I have resolved these issues by putting second video card which works as primary display only. How about this solution?

byung,

I reduced my block number by half and it can now barely run with less than 6.7 seconds. I think the performance is lowered but at least it can run. I heard about the 5 second limitation. But I don’t know why my computer/GPU can run up to a bit more than 7 seconds per kernel. I am using windows XP, running CUDA 1.1beta.

My computer is a Dual Xeon CPUs 3.0GHz dell precision 670 workstation. It is about 2.5 years old. GPU is G8800 Ultra. Just got it a few weeks ago.

To byung:

I do have two GPU cards but I have only one PCI-e slot in my computer. So at the time being this is not an affordable solution for me to buy a new computer. But thank you very much for the information.

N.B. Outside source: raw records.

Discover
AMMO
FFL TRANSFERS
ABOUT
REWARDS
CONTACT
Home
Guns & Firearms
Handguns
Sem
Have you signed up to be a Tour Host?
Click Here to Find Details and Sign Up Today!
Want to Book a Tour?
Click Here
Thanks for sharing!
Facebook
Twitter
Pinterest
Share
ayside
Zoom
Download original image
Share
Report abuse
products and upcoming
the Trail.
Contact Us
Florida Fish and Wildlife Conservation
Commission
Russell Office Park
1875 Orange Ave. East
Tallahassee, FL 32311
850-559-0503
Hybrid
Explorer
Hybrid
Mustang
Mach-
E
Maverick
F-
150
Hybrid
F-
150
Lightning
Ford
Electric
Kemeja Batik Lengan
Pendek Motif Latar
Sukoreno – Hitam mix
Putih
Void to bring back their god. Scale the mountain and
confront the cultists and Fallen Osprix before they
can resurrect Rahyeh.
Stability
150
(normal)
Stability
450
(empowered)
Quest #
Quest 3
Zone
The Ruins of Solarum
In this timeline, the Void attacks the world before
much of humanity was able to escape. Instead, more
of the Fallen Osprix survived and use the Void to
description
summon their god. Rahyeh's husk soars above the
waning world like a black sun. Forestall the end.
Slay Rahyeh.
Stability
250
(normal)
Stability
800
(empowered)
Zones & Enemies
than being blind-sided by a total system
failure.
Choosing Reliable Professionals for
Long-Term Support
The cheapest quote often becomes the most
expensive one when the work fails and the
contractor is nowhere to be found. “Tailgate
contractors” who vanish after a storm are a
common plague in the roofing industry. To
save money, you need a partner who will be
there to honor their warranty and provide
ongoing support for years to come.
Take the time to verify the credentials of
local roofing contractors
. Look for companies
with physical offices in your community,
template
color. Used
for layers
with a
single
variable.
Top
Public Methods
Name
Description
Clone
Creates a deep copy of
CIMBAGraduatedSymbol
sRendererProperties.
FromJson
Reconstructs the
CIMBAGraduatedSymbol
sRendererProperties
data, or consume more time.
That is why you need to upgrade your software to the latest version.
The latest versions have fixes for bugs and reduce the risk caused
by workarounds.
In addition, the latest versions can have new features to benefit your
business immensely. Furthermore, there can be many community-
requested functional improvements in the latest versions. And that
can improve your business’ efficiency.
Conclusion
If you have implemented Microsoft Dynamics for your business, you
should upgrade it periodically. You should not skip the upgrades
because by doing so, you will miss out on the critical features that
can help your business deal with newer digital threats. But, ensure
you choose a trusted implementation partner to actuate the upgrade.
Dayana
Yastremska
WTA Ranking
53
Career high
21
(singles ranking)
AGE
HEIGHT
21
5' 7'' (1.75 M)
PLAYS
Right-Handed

Some have any idea of why a kernel cannot take more then 7s to execute?

Hi,

Yes I’m currently running into the same issue as well. I’m bumping this to see if perhaps someone is the wiser on this issue?

A colleague of mine mentioned that if the card isn’t set to COMPUTE ONLY mode then the card will want to do some display related update after some time. I don’t know if that’s in any way related.

thanks
j

So, what you are saying is that if I have just one card that to the redenring I’m not able to write a kernel that needs more than 7 seconds to execute?

Do you know how to set the device to COMPUTE ONLY mode? I never hear somenthing like that before…

I’m not saying that, I have a vague guess that it might be related. :)

I don’t think it’s called COMPUTE ONLY exactly, it’s got some other very similar name. Will search and get back to you…

EDIT: It’s called Compute-Exclusive mode https://www.wiki.ed.ac.uk/display/ecdfwiki/…-Exclusive+Mode

I’m not sure if this fixes our problem…

Hum, we need to figure out a way to avoid this problem when using just one card.

I let you know if found something.

Thanks

anything found on this issue ?

I’m actually having the same issue and can’t afford all my user to have 2 graphics card ;-)

thanks for sharing anything you found so far !

Stephane

anything found on this issue ?

I’m actually having the same issue and can’t afford all my user to have 2 graphics card ;-)

thanks for sharing anything you found so far !

Stephane

Yeah, its easy to solve. 1) Install linux 2) Disable X-windows from starting (i.e. set inittab default to 3 or remove xdm from the startup scripts). 3) Run your application without any launch timeouts!

Yeah, its easy to solve. 1) Install linux 2) Disable X-windows from starting (i.e. set inittab default to 3 or remove xdm from the startup scripts). 3) Run your application without any launch timeouts!